Porirua abuse bucks national downwards trend

12:42 pm on 23 February 2018

Porirua's children are suffering increasing rates of abuse, despite such abuse declining across the rest of the country, a report prepared by the Porirua City Council shows.

The street at the centre of the armed stand-off was evacuated yesterday.

A street in Porirua. Photo: RNZ / Tiana Barns

The second annual report looking into the health and wellbeing of young people living in the city north of Wellington had been received by councillors.

It showed while most young people considered Porirua a great place to live, some standards of health, housing and education were below national levels.

Substantiated findings of abuse were increasing locally, while national rates were going down, with Māori and Pasifika over-represented.

Unintentional injuries were also higher than nationally, and were increasing.

The report was put together by the council so it could monitor the wellbeing of children and young people from infancy to the age of 24 as part of the city's strategy to put children and young people at the centre of city decisions.

Where it could not have a direct say, the council could use the information while acting as an advocate.
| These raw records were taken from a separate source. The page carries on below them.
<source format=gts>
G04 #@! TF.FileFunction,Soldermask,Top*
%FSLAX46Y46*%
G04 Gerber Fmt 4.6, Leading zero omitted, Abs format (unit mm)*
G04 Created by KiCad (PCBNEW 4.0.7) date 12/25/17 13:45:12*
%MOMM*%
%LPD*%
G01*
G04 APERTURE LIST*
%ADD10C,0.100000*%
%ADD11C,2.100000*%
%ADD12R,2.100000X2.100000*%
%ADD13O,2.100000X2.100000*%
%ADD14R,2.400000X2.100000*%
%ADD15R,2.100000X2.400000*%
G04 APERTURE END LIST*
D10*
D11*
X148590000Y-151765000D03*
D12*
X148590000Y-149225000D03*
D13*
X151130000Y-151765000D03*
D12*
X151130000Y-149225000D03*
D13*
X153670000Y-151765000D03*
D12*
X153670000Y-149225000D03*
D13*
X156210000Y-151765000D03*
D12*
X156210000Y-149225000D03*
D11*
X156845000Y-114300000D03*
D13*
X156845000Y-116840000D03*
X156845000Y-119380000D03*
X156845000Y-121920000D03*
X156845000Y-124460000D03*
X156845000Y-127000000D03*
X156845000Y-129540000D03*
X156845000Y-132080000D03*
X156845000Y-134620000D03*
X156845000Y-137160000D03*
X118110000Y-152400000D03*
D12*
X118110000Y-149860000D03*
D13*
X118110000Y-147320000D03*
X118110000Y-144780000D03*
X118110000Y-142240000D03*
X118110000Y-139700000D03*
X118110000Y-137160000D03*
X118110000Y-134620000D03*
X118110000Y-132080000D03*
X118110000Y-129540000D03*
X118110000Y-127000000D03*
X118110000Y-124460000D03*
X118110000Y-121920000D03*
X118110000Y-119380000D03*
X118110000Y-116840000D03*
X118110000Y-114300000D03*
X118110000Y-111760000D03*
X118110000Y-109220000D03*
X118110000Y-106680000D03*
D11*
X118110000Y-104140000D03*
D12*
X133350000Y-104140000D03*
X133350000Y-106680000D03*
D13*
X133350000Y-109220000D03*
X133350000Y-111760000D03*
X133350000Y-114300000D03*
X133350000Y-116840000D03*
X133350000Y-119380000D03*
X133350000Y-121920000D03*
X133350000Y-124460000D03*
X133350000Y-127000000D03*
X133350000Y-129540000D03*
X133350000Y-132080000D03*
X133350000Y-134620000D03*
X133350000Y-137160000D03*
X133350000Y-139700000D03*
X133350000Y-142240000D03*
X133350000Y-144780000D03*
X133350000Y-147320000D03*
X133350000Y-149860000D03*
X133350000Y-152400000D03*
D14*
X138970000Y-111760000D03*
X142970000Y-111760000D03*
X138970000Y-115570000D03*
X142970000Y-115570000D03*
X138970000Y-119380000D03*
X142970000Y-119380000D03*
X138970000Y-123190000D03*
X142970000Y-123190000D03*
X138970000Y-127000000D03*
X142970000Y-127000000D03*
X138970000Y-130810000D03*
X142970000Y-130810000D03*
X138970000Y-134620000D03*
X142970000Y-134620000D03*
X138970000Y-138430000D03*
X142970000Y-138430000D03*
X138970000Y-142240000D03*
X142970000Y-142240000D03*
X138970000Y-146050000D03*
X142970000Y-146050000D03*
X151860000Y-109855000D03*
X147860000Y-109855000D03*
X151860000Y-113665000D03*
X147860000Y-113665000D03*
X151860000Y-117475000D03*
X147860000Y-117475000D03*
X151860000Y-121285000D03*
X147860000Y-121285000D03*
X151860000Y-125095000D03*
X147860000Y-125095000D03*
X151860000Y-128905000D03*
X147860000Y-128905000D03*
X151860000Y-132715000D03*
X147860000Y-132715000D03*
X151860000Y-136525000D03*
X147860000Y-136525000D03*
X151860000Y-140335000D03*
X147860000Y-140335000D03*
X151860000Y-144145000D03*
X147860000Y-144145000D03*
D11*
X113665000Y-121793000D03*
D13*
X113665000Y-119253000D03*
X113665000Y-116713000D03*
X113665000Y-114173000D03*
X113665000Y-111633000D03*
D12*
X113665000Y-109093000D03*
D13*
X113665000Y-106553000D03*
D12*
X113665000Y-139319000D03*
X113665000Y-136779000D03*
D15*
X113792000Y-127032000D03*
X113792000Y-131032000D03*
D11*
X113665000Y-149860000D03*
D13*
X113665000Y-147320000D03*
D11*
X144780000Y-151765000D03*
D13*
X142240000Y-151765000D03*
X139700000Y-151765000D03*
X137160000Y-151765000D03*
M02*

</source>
It found Porirua also had nearly double the national rate of transient students, students who switch schools more than twice in a year, although its attendance rates are on par with the rest of the country.
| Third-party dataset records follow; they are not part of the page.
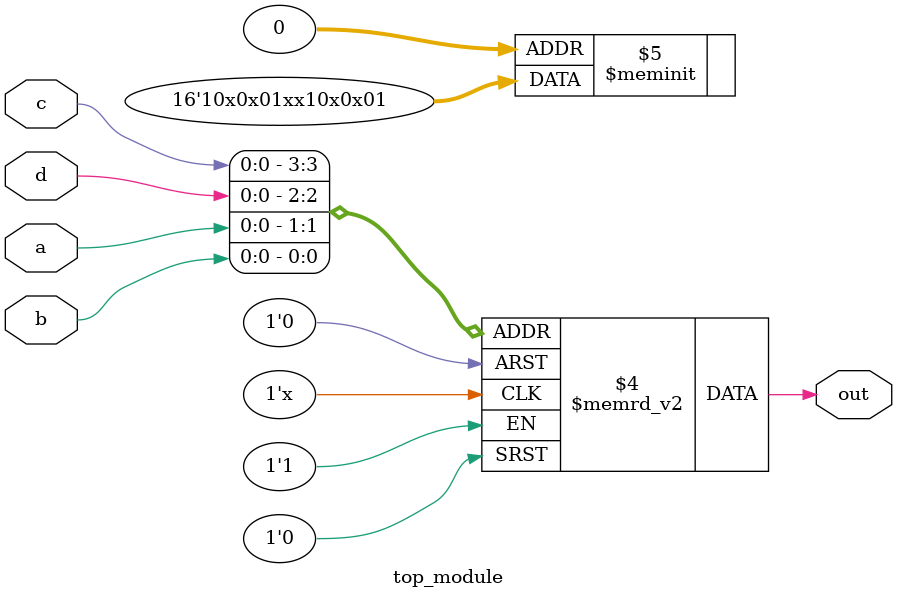
<source format=sv>
module top_module (
    input a, 
    input b,
    input c,
    input d,
    output reg out
);

always @(*) begin
    case ({c, d, a, b})
        4'b0000, 4'b0110, 4'b1001, 4'b1111: out = 1'b1;
        4'b0001, 4'b0011, 4'b0101, 4'b1010, 4'b1100, 4'b1110: out = 1'b0;
        default: out = 1'bx;
    endcase
end

endmodule

</source>
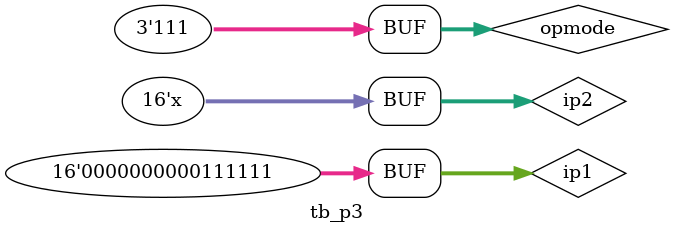
<source format=v>
module tb_p3();
    // Mode Declaration
    reg [2:0] opmode;
    reg [15:0] ip1,ip2;
    wire zero_flag;
    wire [15:0] op;
    
    p3 UUT (op, zero_flag, opmode, ip1, ip2);   // Instantiate p3

    // For ip1 and ip2, obtain outputs for each mode
    initial begin
        ip1 = 16'b0010_0001; ip2 = 16'b1001_0001; opmode = 3'b000; #10;
        ip1 = 16'b1001_0001; ip2 = 16'b0010_0001; opmode = 3'b001; #10;
        ip1 = 16'b0101_0101; ip2 = 16'b1111_1111; opmode = 3'b010; #10;
        ip1 = 16'b0011_0011; ip2 = 16'b0101_0101; opmode = 3'b011; #10;
        ip1 = 16'b0011_0011; ip2 = 16'b0101_0101; opmode = 3'b100; #10;
        ip1 = 16'b0011_1111; ip2 = 16'bx;         opmode = 3'b101; #10;
        ip1 = 16'b0011_1111; ip2 = 16'bx;         opmode = 3'b110; #10;
        ip1 = 16'b0011_1111; ip2 = 16'bx;         opmode = 3'b111;
        #10;
    end

    // Display all parameters
    initial begin
        $monitor("opmode = %b\nip1 = %b\nip2 = %b\nop  = %b\nzero_flag  = %b\n----------",opmode,ip1,ip2,op,zero_flag);
    end
endmodule
</source>
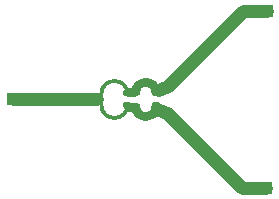
<source format=gbr>
%TF.GenerationSoftware,KiCad,Pcbnew,9.0.4*%
%TF.CreationDate,2025-10-05T12:46:29-07:00*%
%TF.ProjectId,Wilkinson PD,57696c6b-696e-4736-9f6e-2050442e6b69,rev?*%
%TF.SameCoordinates,Original*%
%TF.FileFunction,Copper,L1,Top*%
%TF.FilePolarity,Positive*%
%FSLAX46Y46*%
G04 Gerber Fmt 4.6, Leading zero omitted, Abs format (unit mm)*
G04 Created by KiCad (PCBNEW 9.0.4) date 2025-10-05 12:46:29*
%MOMM*%
%LPD*%
G01*
G04 APERTURE LIST*
G04 Aperture macros list*
%AMRoundRect*
0 Rectangle with rounded corners*
0 $1 Rounding radius*
0 $2 $3 $4 $5 $6 $7 $8 $9 X,Y pos of 4 corners*
0 Add a 4 corners polygon primitive as box body*
4,1,4,$2,$3,$4,$5,$6,$7,$8,$9,$2,$3,0*
0 Add four circle primitives for the rounded corners*
1,1,$1+$1,$2,$3*
1,1,$1+$1,$4,$5*
1,1,$1+$1,$6,$7*
1,1,$1+$1,$8,$9*
0 Add four rect primitives between the rounded corners*
20,1,$1+$1,$2,$3,$4,$5,0*
20,1,$1+$1,$4,$5,$6,$7,0*
20,1,$1+$1,$6,$7,$8,$9,0*
20,1,$1+$1,$8,$9,$2,$3,0*%
G04 Aperture macros list end*
%TA.AperFunction,EtchedComponent*%
%ADD10C,0.728980*%
%TD*%
%TA.AperFunction,EtchedComponent*%
%ADD11C,1.066800*%
%TD*%
%TA.AperFunction,EtchedComponent*%
%ADD12C,0.367792*%
%TD*%
%TA.AperFunction,EtchedComponent*%
%ADD13C,0.774446*%
%TD*%
%TA.AperFunction,SMDPad,CuDef*%
%ADD14R,1.066800X1.066800*%
%TD*%
%TA.AperFunction,SMDPad,CuDef*%
%ADD15C,1.066800*%
%TD*%
%TA.AperFunction,SMDPad,CuDef*%
%ADD16RoundRect,0.135001X-0.185039X-0.135001X0.185039X-0.135001X0.185039X0.135001X-0.185039X0.135001X0*%
%TD*%
%TA.AperFunction,SMDPad,CuDef*%
%ADD17R,1.064260X1.064260*%
%TD*%
%TA.AperFunction,Conductor*%
%ADD18C,1.066800*%
%TD*%
G04 APERTURE END LIST*
D10*
%TO.C,WPD1*%
X159187914Y-78511800D02*
X159770844Y-78511800D01*
X159189824Y-77289660D02*
X159727034Y-77299820D01*
D11*
X161639464Y-78681800D02*
X162517914Y-79070500D01*
X161699464Y-77120500D02*
X162577914Y-76731800D01*
D12*
X156939234Y-77444600D02*
G75*
G02*
X159147916Y-77444600I1104341J0D01*
G01*
X159147914Y-78359000D02*
G75*
G02*
X156939236Y-78359000I-1104339J0D01*
G01*
D13*
X159855177Y-77274547D02*
G75*
G02*
X161549891Y-77274547I847357J0D01*
G01*
X161549888Y-78529053D02*
G75*
G02*
X159855180Y-78529053I-847354J0D01*
G01*
%TD*%
D14*
%TO.P,WPD1,1,In*%
%TO.N,Net-(U3-port1)*%
X156591000Y-77901800D03*
D15*
%TO.P,WPD1,2,PD1*%
%TO.N,Net-(U2-port2)*%
X162587914Y-76731800D03*
%TO.P,WPD1,3,PD2*%
%TO.N,Net-(U1-port3)*%
X162517914Y-79061800D03*
D16*
%TO.P,WPD1,4,R1*%
%TO.N,unconnected-(WPD1-R1-Pad4)*%
X159147914Y-77391768D03*
%TO.P,WPD1,5,R1*%
%TO.N,unconnected-(WPD1-R1-Pad5)*%
X159147914Y-78411832D03*
%TO.P,WPD1,6,R2*%
%TO.N,unconnected-(WPD1-R2-Pad6)*%
X161549888Y-77391768D03*
%TO.P,WPD1,7,R2*%
%TO.N,unconnected-(WPD1-R2-Pad7)*%
X161549888Y-78411832D03*
%TD*%
D17*
%TO.P,U2,1,port2*%
%TO.N,Net-(U2-port2)*%
X170934514Y-70407200D03*
%TD*%
%TO.P,U3,1,port1*%
%TO.N,Net-(U3-port1)*%
X149453600Y-77901800D03*
%TD*%
%TO.P,U1,1,port3*%
%TO.N,Net-(U1-port3)*%
X170874514Y-85395100D03*
%TD*%
D18*
%TO.N,Net-(U1-port3)*%
X162517914Y-79070500D02*
X168842514Y-85395100D01*
X168842514Y-85395100D02*
X170874514Y-85395100D01*
%TO.N,Net-(U2-port2)*%
X162577914Y-76731800D02*
X168902514Y-70407200D01*
X168902514Y-70407200D02*
X170934514Y-70407200D01*
%TO.N,Net-(U3-port1)*%
X156565666Y-77901800D02*
X149453600Y-77901800D01*
%TD*%
M02*

</source>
Some 20 percent of children lived in overcrowded houses, and a quarter were in homes that were damp and mouldy.

The young people surveyed showed a desire to make changes in their city. Half of them wanted to have more of a say on council decisions, and on average more of them turned up to vote in the General Election than people their same age across the country.

Mayor Mike Tana said the report was important for Porirua, as it meant the council knew what it needed to focus on, and where it could advocate on behalf of its community.

The figures were concerning, but council needed to understand what they meant. It could be that the amount of services coming into Porirua had increased the ability for people to talk about abuse, he said.

He was going to talk to Prime Minister Jacinda Ardern about the report - as some of Porirua's priorities around improving the lives of young people, matched what she wanted to do on a national scale.

He planned to sit down with her and talk about how the council and government could work together to make improvements.